Der chinesische Drache soll wieder erwachen
5. März 2023China will nach dem Ende der Null-Covid-Politik wieder durchstarten. Die Staatsführung hofft auf ein Wirtschaftswachstum von "rund fünf Prozent" und will zudem die Militärausgaben kräftig steigern - um mehr als 7 Prozent. Hinter den Plänen steht aber ein großes Fragezeichen, denn das Land ist abhängig von der Weltkonjunktur - und die ist derzeit eher schwach.

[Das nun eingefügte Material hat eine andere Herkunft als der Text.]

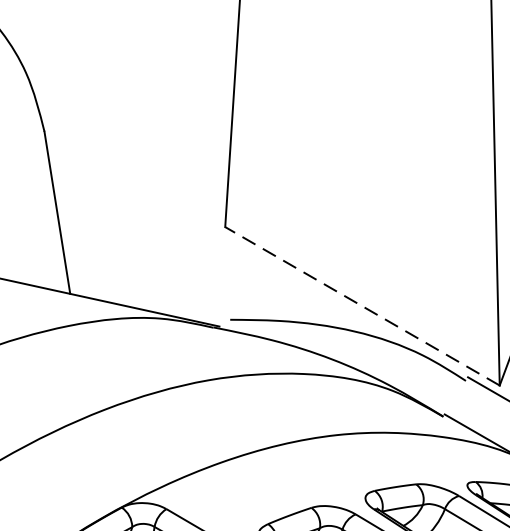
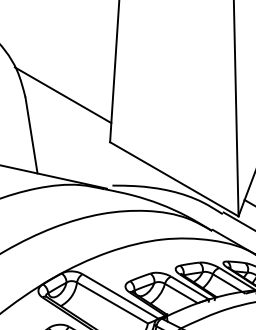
line: (123, 127) -> (62, 95), added
line: (360, 306) -> (173, 179), dashed -> solid

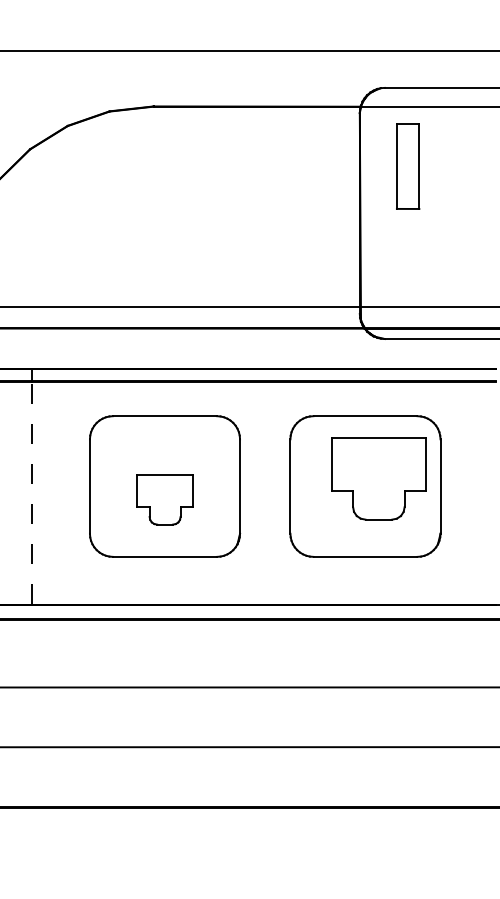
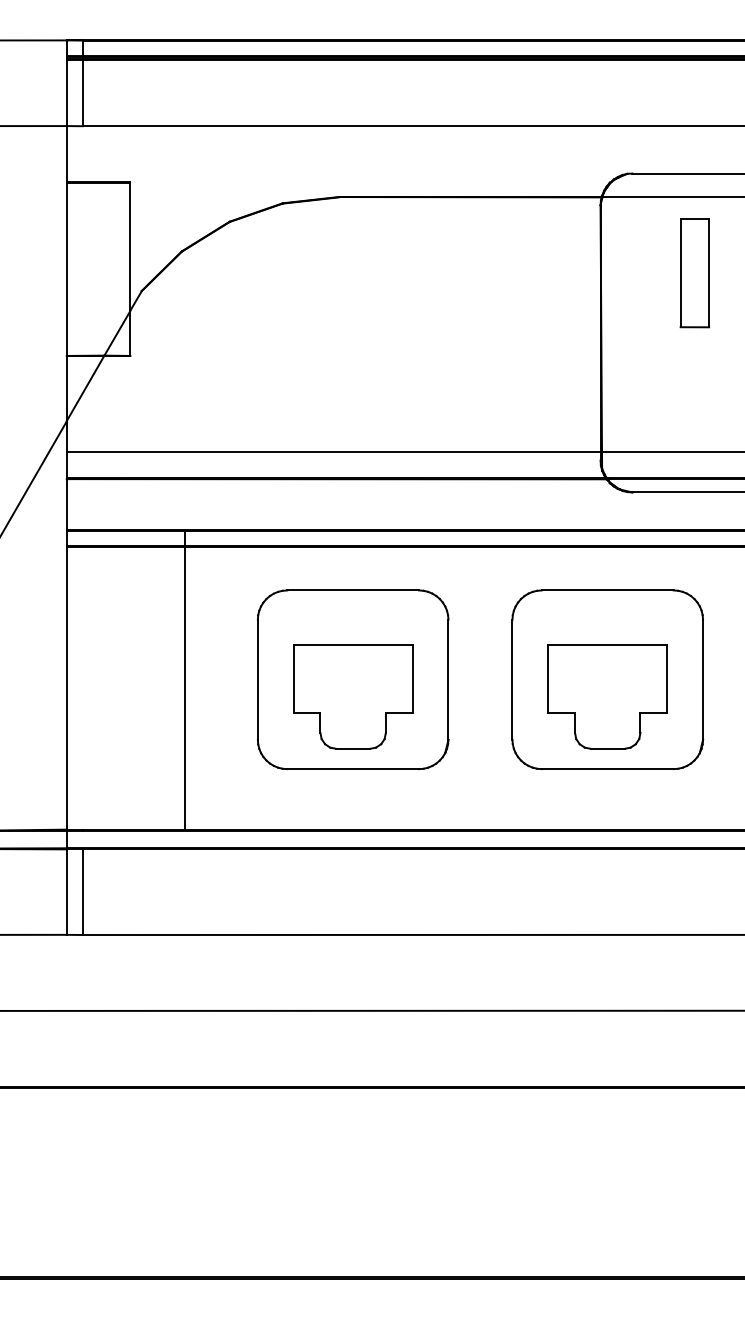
part: (407, 166) -> (694, 273), moved
part: (378, 478) -> (607, 696), moved
line: (32, 492) -> (184, 687), dashed -> solid
part: (165, 499) -> (353, 696), size x1.67

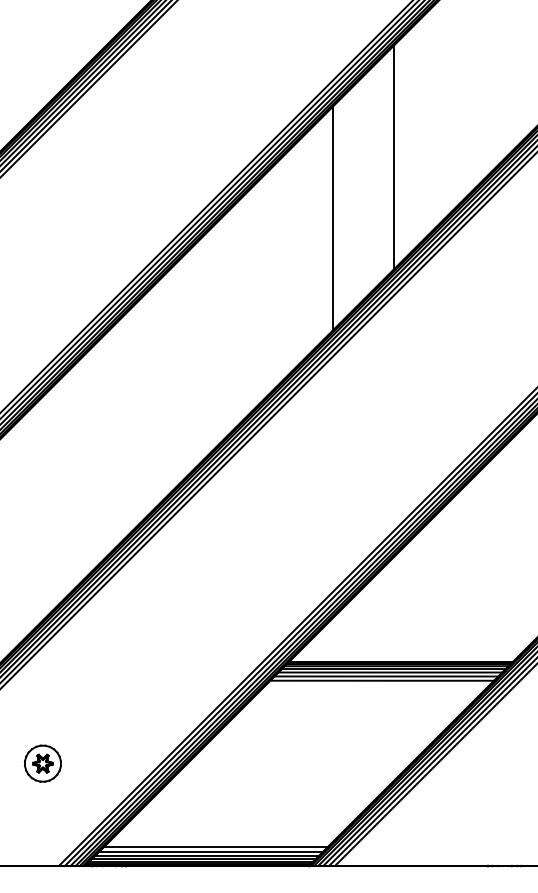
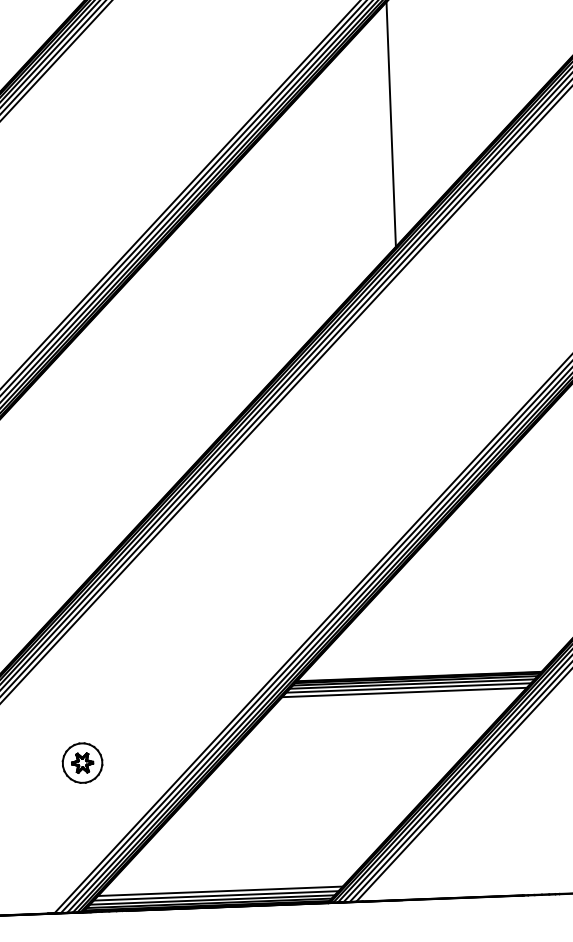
line: (333, 218) -> (327, 194), removed
line: (382, 680) -> (400, 697), removed
part: (42, 763) -> (82, 762), moved
line: (215, 847) -> (224, 886), removed

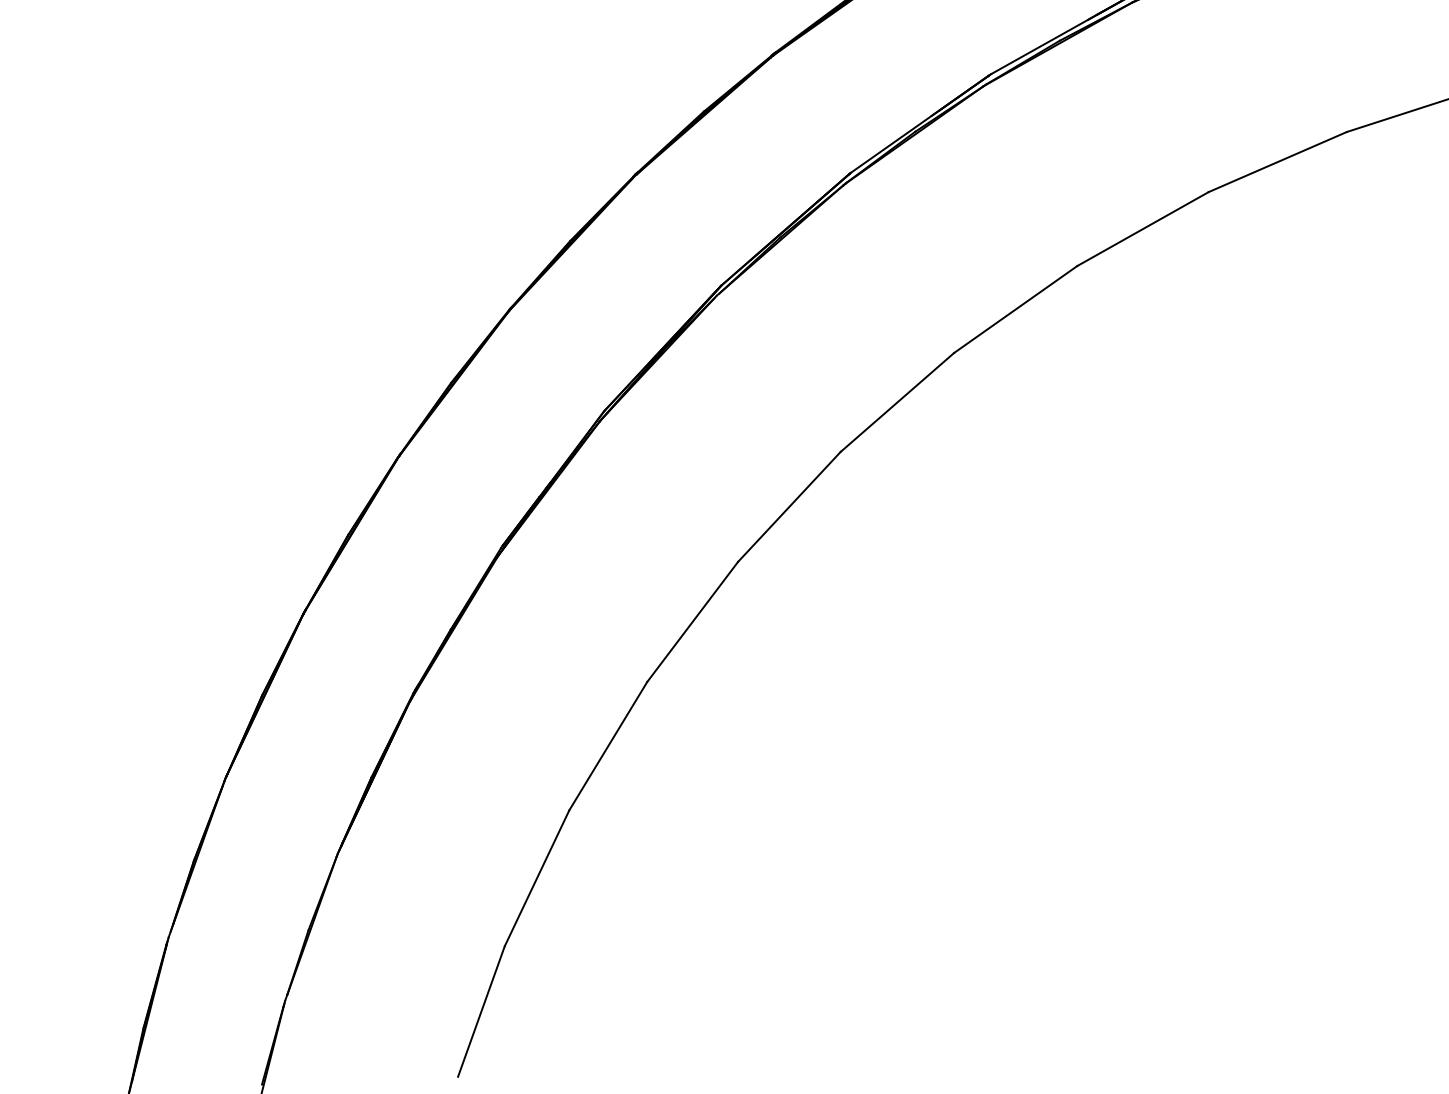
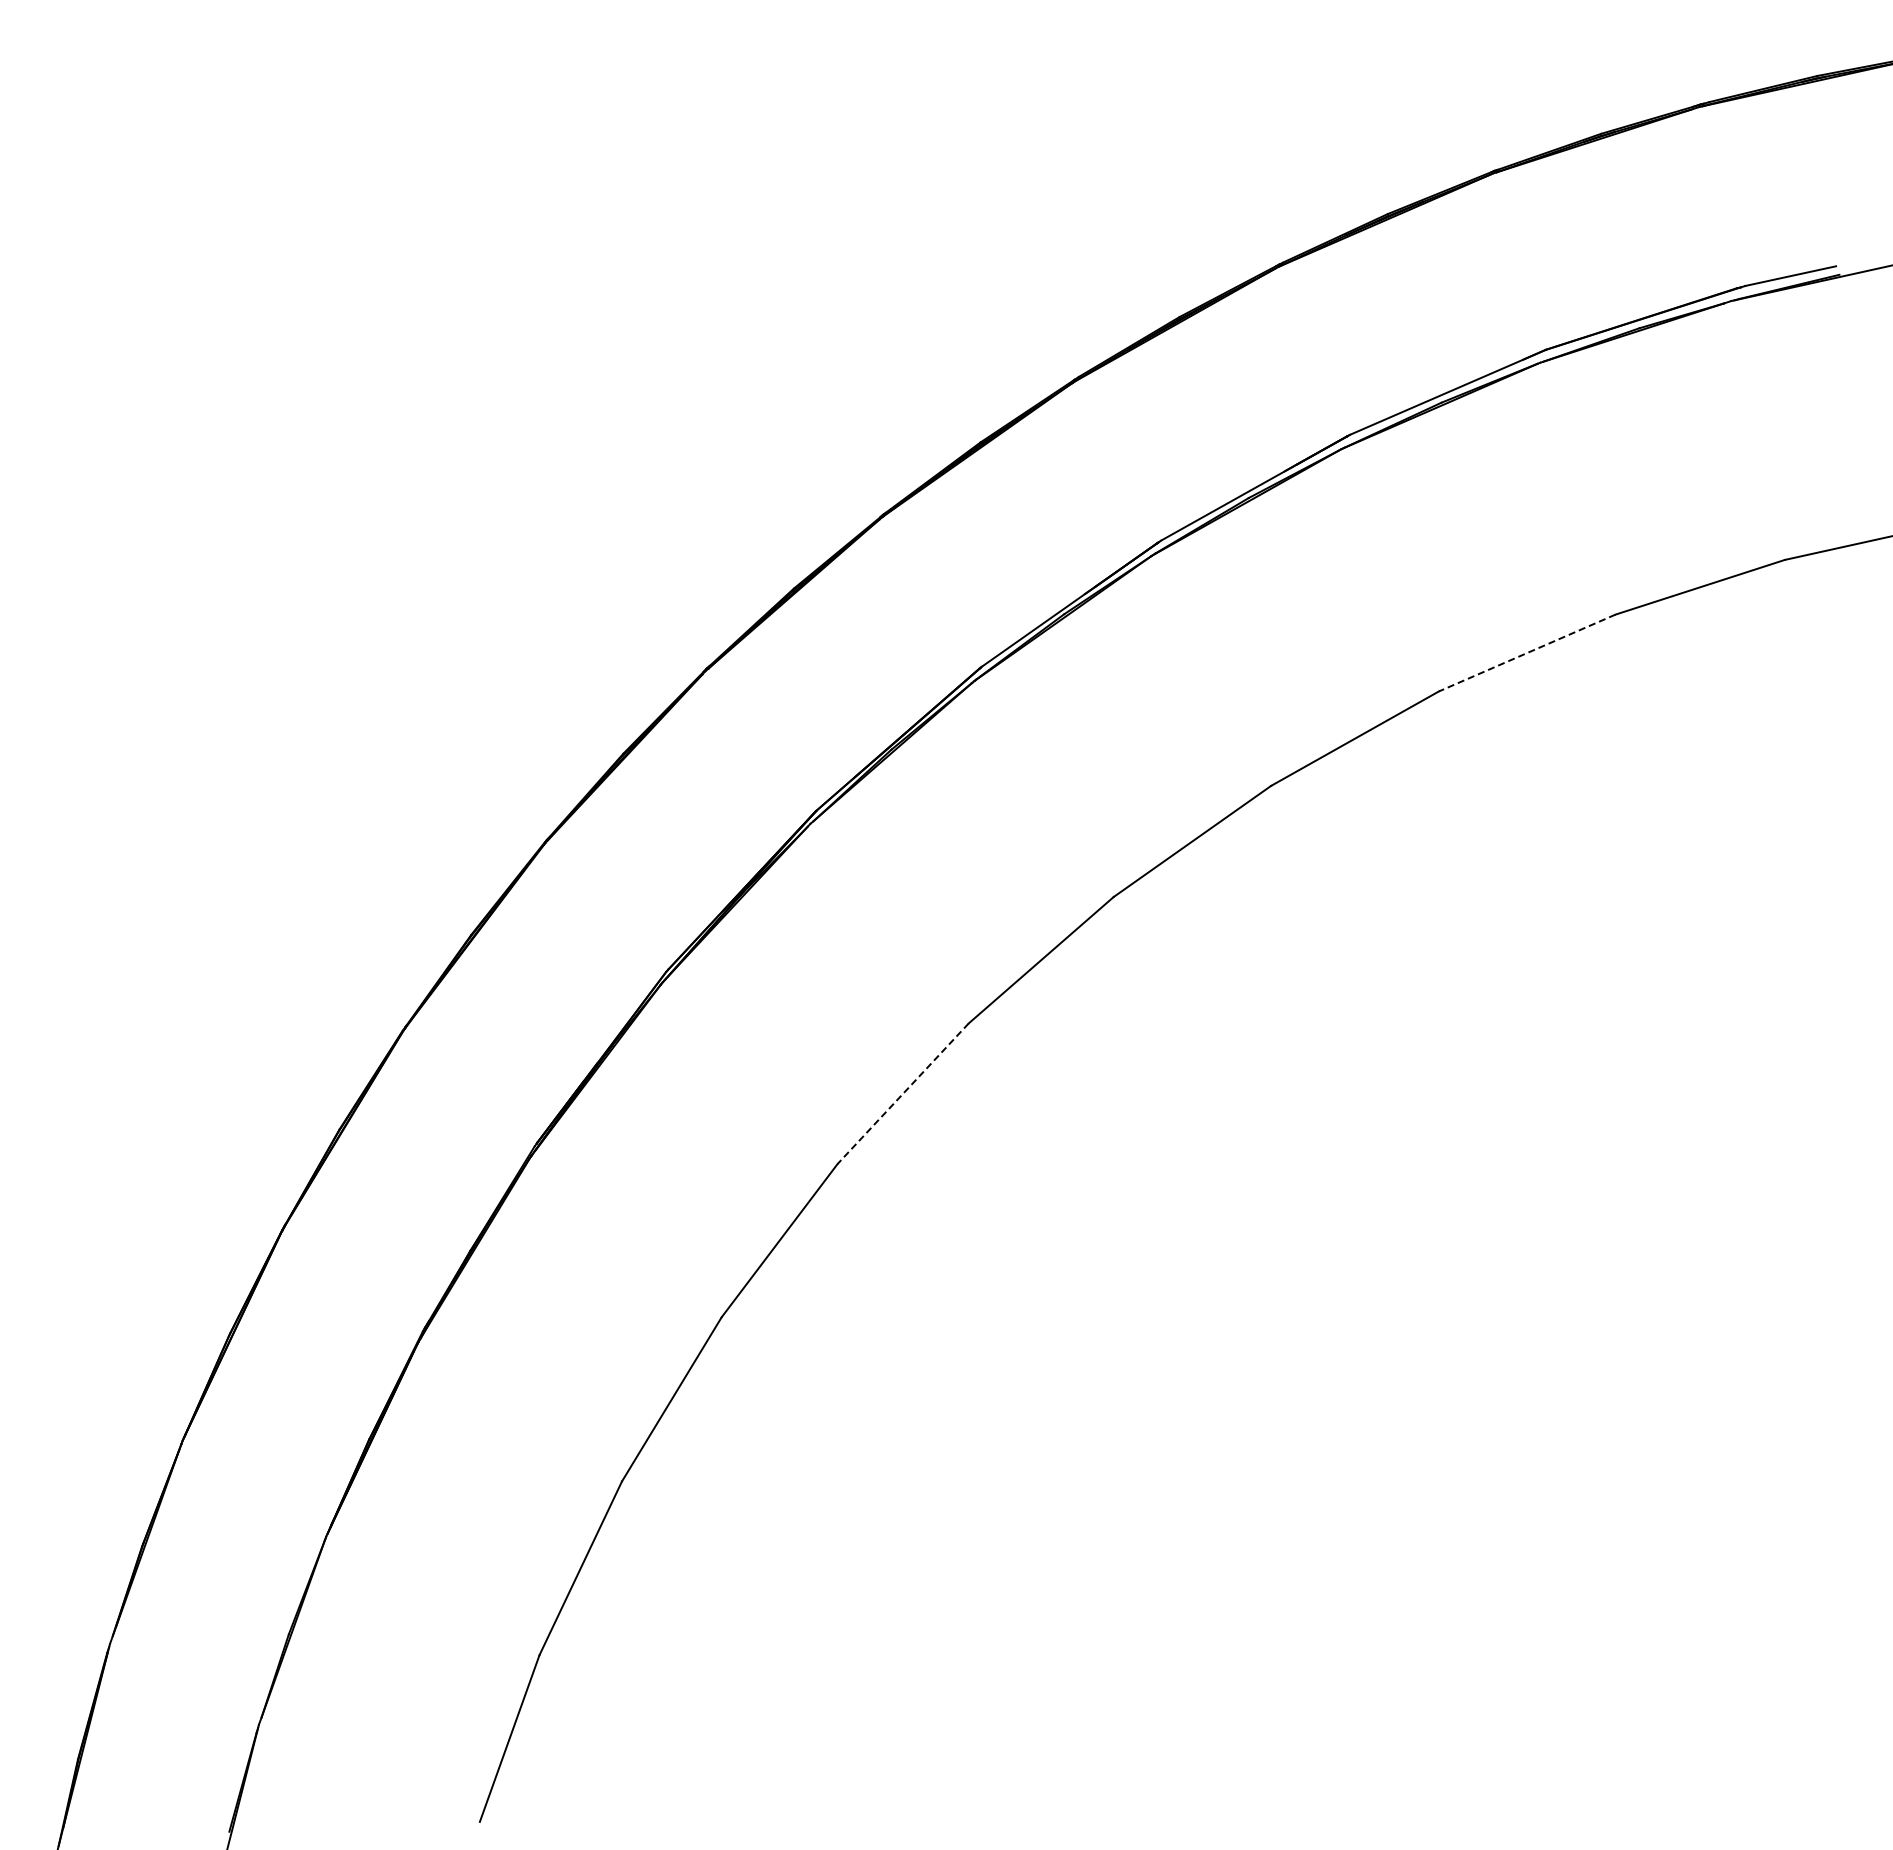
line: (1277, 162) -> (1526, 653), solid -> dashed
line: (788, 507) -> (902, 1094), solid -> dashed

Zum Auftakt der Jahrestagung des Volkskongresses warnte Regierungschef Li Keqiang vor zunehmenden globalen Unwägbarkeiten. In seinem Rechenschaftsbericht vor den knapp 3000 Delegierten in der Großen Halle des Volkes rief er zur Modernisierung der Streitkräfte auf, die "ihre Kampfbereitschaft stärken und ihre militärischen Fähigkeiten verbessern" sollten.
Wachstum in vergangenen Jahr deutlich verfehlt
Als Wachstumsziel für die zweitgrößte Volkswirtschaft in diesem Jahr gab der Premier vorsichtig "rund fünf Prozent" vor. Im Vorjahr waren 5,5 Prozent angestrebt worden. Das Ziel war aber wegen der Belastungen durch Corona-Lockdowns, Zwangsquarantäne und Massentests weit verfehlt worden. 2022 konnte das Land nur drei Prozent Wirtschaftswachstum erzielen - die zweitschlechteste Wachstumsrate seit 1976. Nach dem Ende der Null-Covid-Politik vor drei Monaten rechnet der Premier jetzt mit einer deutlichen Erholung der Wirtschaft. Er warnte aber vor Unberechenbarkeiten in der Weltwirtschaft und politischem Druck.
Die globale Inflation bleibe hoch, das Wachstum der Weltwirtschaft und des Handels verlören an Schwung, sagte Li Keqiang. "Externe Versuche, China zu unterdrücken und einzudämmen, eskalieren", ergänzte der Premier - und gab damit einen indirekten Hinweis vor allem auf die USA, denen Peking unterstellt, Chinas Aufstieg in der Welt behindern zu wollen.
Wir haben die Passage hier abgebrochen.